Our population keeps growing and the amount of stuff we build and create keeps growing - but there's only one planet. Eventually, we're going to run out. We're going to run out of clean water. We're going to run out of fossil fuels to burn for our energy. We're going to run out of lithium and iron. There's only so much stuff and if we keep growing at 3 or 4 percent a year, that growth will hit the limit.
To demonstrate the point more insightfully than I can do, I'll quote from an essay from the Chief Investment Officers of a $100 billion company (actually condensed in a Guardian column by George Monbiot) on the impossibility of sustained compounded growth.
Let us imagine that in 3030BC the total possessions of the people of Egypt filled one cubic metre. Let us propose that these possessions grew by 4.5% a year. How big would that stash have been by the Battle of Actium in 30BC? This is the calculation performed by the investment banker Jeremy Grantham.Go on, take a guess. Ten times the size of the pyramids? All the sand in the Sahara? The Atlantic ocean? The volume of the planet? A little more? It's 2.5 billion billion solar systems. It does not take you long, pondering this outcome, to reach the paradoxical position that salvation lies in collapse.
That's something else.
Let that sink in.
It's like the bad side of collecting interest in a bank account for 30 years. Instead of getting rich on wealth, we're getting buried in the stuff we're consuming.

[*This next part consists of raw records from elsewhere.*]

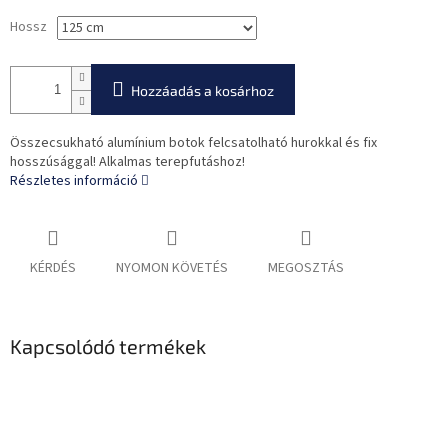
Hossz
Hozzáadás a kosárhoz
Összecsukható alumínium botok felcsatolható hurokkal és fix
hosszúsággal! Alkalmas terepfutáshoz!
Részletes információ
KÉRDÉS
NYOMON KÖVETÉS
MEGOSZTÁS
Kapcsolódó termékek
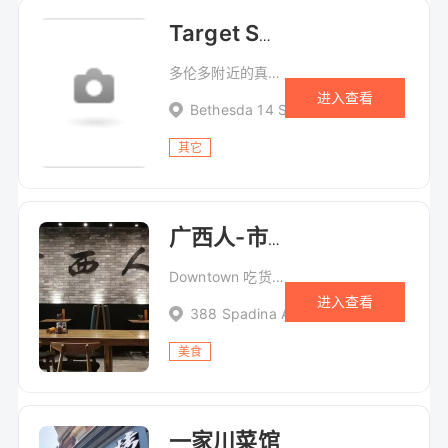
Target Sports 射击俱乐部
多伦多附近的真枪射击俱乐部
进入查看
Bethesda 14 Stalwart Industrial Dr
其它
广西人-市中心店
Downtown 吃货们的最新嗦粉打卡地～
进入查看
388 Spadina Ave
美食
一家川菜馆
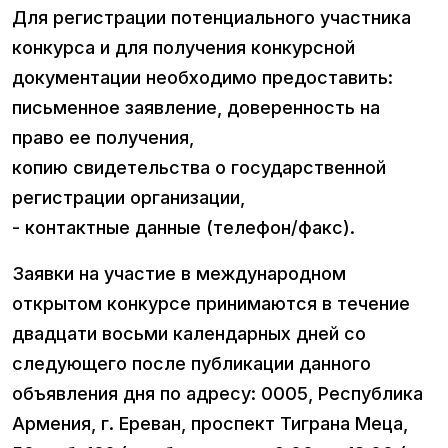
Для регистрации потенциального участника
конкурса и для получения конкурсной
документации необходимо предоставить:
письменное заявление, доверенность на
право ее получения,
копию свидетельства о государственной
регистрации организации,
- контактные данные (телефон/факс).
Заявки на участие в международном
открытом конкурсе принимаются в течение
двадцати восьми календарных дней со
следующего после публикации данного
объявления дня по адресу: 0005, Республика
Армения, г. Ереван, проспект Тиграна Меца,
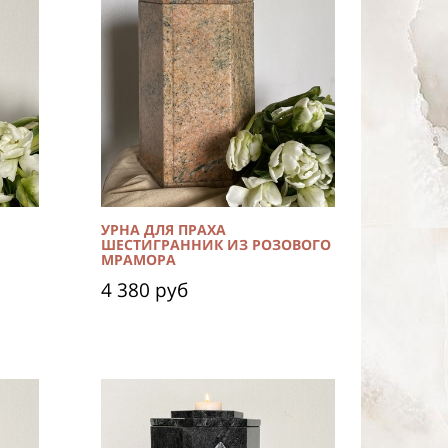
УРНА ДЛЯ ПРАХА
ШЕСТИГРАННИК ИЗ РОЗОВОГО
МРАМОРА
4 380 руб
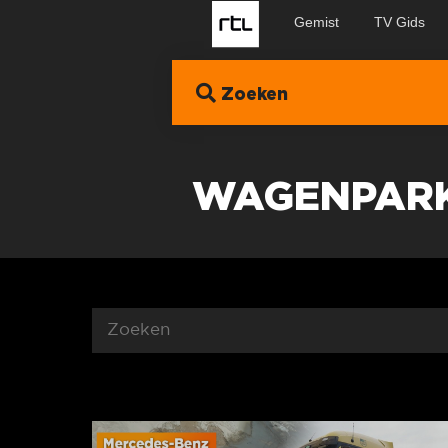
Gemist
TV Gids
Zoeken
WAGENPAR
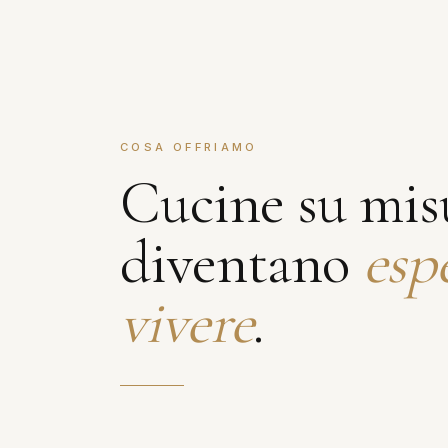
COSA OFFRIAMO
Cucine su mis
diventano
esp
vivere
.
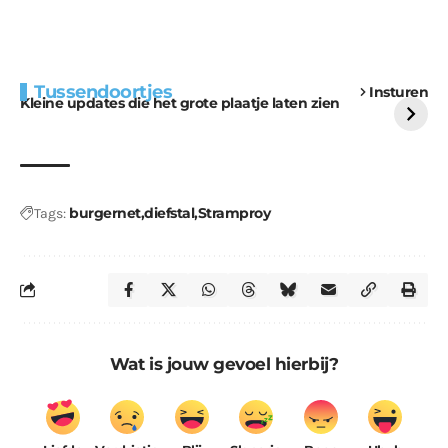
Extra bouwmateriaal
Tunnels blijven een
Tussendoortjes
Insturen
voor kabouters
uitdaging
Kleine updates die het grote plaatje laten zien
burgernet
diefstal
Stramproy
Tags:
Wat is jouw gevoel hierbij?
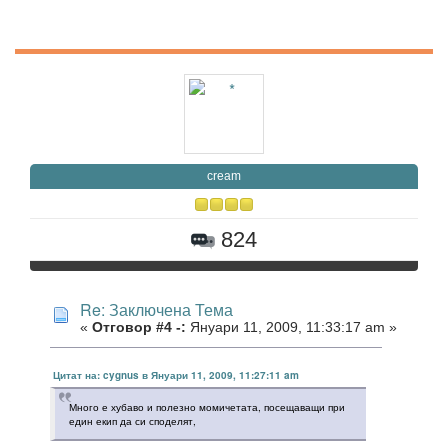
cream
824
Re: Заключена Тема
«
Отговор #4 -:
Януари 11, 2009, 11:33:17 am »
Цитат на: cygnus в Януари 11, 2009, 11:27:11 am
Много е хубаво и полезно момичетата, посещаващи при
един екип да си споделят,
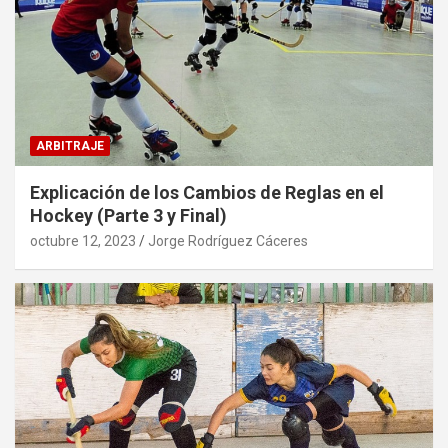
ARBITRAJE
Explicación de los Cambios de Reglas en el
Hockey (Parte 3 y Final)
octubre 12, 2023
Jorge Rodríguez Cáceres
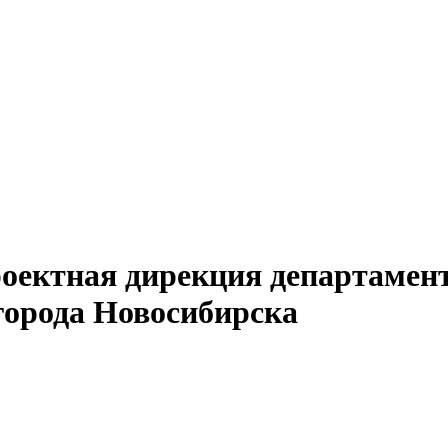
ектная дирекция департамент
города Новосибирска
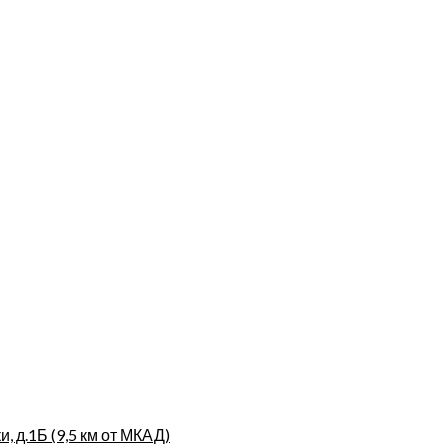
, д.1Б (9,5 км от МКАД)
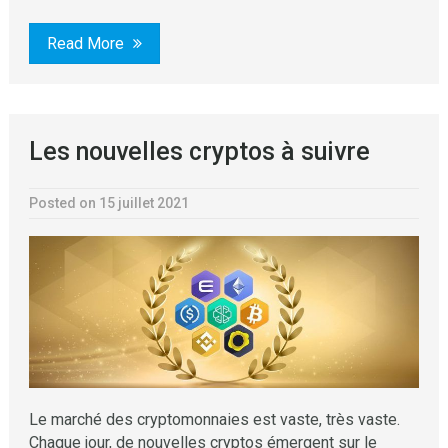
Read More
Les nouvelles cryptos à suivre
Posted on 15 juillet 2021
Le marché des cryptomonnaies est vaste, très vaste.
Chaque jour, de nouvelles cryptos émergent sur le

Taking the long-term view (a dozen generations or so) means our current social model of perpetually increasing consumption won't work. It will break when we hit the limit of our resources. And we're bumping up against the limits of oil, natural gas and coal in the next few decades (not to mention we've basically passed the limits of what the atmosphere can handle from our pollution).
On the other hand, creating a perpetually higher living standard (healthier, wealthier, smarter) is fundamental to ... humanity. The best reaction to recognizing the impossibility of sustained compounded growth isn't to give up on a progress. There's got to be a way to raise our standard of living without relying on ever-increasing consumption.
What a great problem to solve! Sustainable societies and economies!
I don't know what the answer is, but I'm really interested in trying to figure it out. I think renewable energy has to be at the center of the solution. Stamping out inefficiencies in our industries (like health insurance financing) has to part of it.
But it also probably involves the very nature of work, money and wealth. We probably need to find a way to value (and pay for) services more than goods. We need better measurements of economic prosperity that value services more than goods so more people can make a living from services.
It's a big problem. I can barely get my arms around it, but it's exciting to think about in order to generate the inspiration and the fuel to start changing our economy now to move in the direction of that sustainable society.